2019 11/8 コマンドのミス修正("Escherichia coli" => "Escherichia")
2019 12/19 関連ツールリンク追加
タイトルの通りの機能をもつスクリプト。
インストール
mac os10.13のminiconda2-4.0.5環境でテストした。
依存
本体 GIthub
#anaconda環境ならcondaで導入できる
mamba create -n ncbi-genome-download -y
conda activate ncbi-genome-download
mamba install -c bioconda ncbi-genome-download -y
> ncbi-genome-download -h
$ ncbi-genome-download -h
/Users/kazuma/.pyenv/versions/miniconda2-4.0.5/lib/python2.7/site-packages/cryptography/hazmat/primitives/constant_time.py:26: CryptographyDeprecationWarning: Support for your Python version is deprecated. The next version of cryptography will remove support. Please upgrade to a 2.7.x release that supports hmac.compare_digest as soon as possible.
utils.DeprecatedIn23,
usage: ncbi-genome-download [-h] [-s {refseq,genbank}] [-F FILE_FORMAT]
[-l ASSEMBLY_LEVEL] [-g GENUS] [-T SPECIES_TAXID]
[-t TAXID] [-A ASSEMBLY_ACCESSIONS]
[-R {all,reference,representative}] [-o OUTPUT]
[-H] [-u URI] [-p N] [-r N] [-m METADATA_TABLE]
[-n] [-N] [-v] [-d] [-V]
group
positional arguments:
group The NCBI taxonomic group to download (default: all). A
comma-separated list of taxonomic groups is also
possible. For example: "bacteria,viral"Choose from:
['all', 'archaea', 'bacteria', 'fungi',
'invertebrate', 'plant', 'protozoa',
'vertebrate_mammalian', 'vertebrate_other', 'viral']
optional arguments:
-h, --help show this help message and exit
-s {refseq,genbank}, --section {refseq,genbank}
NCBI section to download (default: refseq)

*課題一覧*:
1. 抜粋資料のうち、「2019 12/19 関連ツールリンク追加」で始まり「soon as possible.」までの部分を書き写しなさい。
2. 抜粋資料によると、スクリプトのテストはどの環境で行われたか。

データセットの項目
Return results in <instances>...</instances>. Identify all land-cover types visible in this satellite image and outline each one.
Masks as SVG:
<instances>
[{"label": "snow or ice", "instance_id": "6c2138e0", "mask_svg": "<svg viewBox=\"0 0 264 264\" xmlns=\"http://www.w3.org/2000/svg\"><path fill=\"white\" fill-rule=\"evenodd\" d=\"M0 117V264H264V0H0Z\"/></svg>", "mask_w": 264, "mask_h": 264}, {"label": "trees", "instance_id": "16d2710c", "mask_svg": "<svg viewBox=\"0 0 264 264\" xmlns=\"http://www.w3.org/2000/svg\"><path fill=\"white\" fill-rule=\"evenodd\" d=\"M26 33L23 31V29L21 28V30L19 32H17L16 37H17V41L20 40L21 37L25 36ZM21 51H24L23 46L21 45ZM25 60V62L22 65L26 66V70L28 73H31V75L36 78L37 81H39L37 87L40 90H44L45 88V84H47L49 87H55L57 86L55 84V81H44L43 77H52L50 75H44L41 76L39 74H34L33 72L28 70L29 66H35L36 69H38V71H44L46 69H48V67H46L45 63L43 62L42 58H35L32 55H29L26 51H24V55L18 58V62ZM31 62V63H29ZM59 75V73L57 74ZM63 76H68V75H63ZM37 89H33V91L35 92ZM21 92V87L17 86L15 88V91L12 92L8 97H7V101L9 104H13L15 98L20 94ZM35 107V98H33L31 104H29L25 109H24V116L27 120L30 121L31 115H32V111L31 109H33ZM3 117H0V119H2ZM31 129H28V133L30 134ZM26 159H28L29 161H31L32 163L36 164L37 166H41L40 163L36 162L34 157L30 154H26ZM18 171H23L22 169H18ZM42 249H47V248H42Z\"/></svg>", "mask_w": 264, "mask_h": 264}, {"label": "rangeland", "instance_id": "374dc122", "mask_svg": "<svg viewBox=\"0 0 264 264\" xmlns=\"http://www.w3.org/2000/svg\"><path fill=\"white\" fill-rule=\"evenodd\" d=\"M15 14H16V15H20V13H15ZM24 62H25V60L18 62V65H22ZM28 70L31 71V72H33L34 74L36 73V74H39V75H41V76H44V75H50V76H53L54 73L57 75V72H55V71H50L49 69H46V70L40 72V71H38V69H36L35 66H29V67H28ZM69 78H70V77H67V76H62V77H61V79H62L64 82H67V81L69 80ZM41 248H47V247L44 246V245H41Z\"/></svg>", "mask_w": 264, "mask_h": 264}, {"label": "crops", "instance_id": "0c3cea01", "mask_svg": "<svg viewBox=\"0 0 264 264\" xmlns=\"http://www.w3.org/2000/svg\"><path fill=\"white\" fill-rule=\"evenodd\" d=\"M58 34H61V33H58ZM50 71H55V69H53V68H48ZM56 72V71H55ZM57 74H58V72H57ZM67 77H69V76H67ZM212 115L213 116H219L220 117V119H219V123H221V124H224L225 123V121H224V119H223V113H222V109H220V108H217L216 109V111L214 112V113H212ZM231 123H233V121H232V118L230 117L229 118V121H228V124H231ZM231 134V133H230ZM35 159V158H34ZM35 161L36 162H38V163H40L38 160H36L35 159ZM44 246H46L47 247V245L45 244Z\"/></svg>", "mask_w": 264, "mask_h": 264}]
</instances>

*課題別の解答*:
1.
2019 12/19 関連ツールリンク追加
タイトルの通りの機能をもつスクリプト。
インストール
mac os10.13のminiconda2-4.0.5環境でテストした。
依存
本体 GIthub
#anaconda環境ならcondaで導入できる
mamba create -n ncbi-genome-download -y
conda activate ncbi-genome-download
mamba install -c bioconda ncbi-genome-download -y
> ncbi-genome-download -h
$ ncbi-genome-download -h
/Users/kazuma/.pyenv/versions/miniconda2-4.0.5/lib/python2.7/site-packages/cryptography/hazmat/primitives/constant_time.py:26: CryptographyDeprecationWarning: Support for your Python version is deprecated. The next version of cryptography will remove support. Please upgrade to a 2.7.x release that supports hmac.compare_digest as soon as possible.

2. mac os10.13のminiconda2-4.0.5環境で行われた。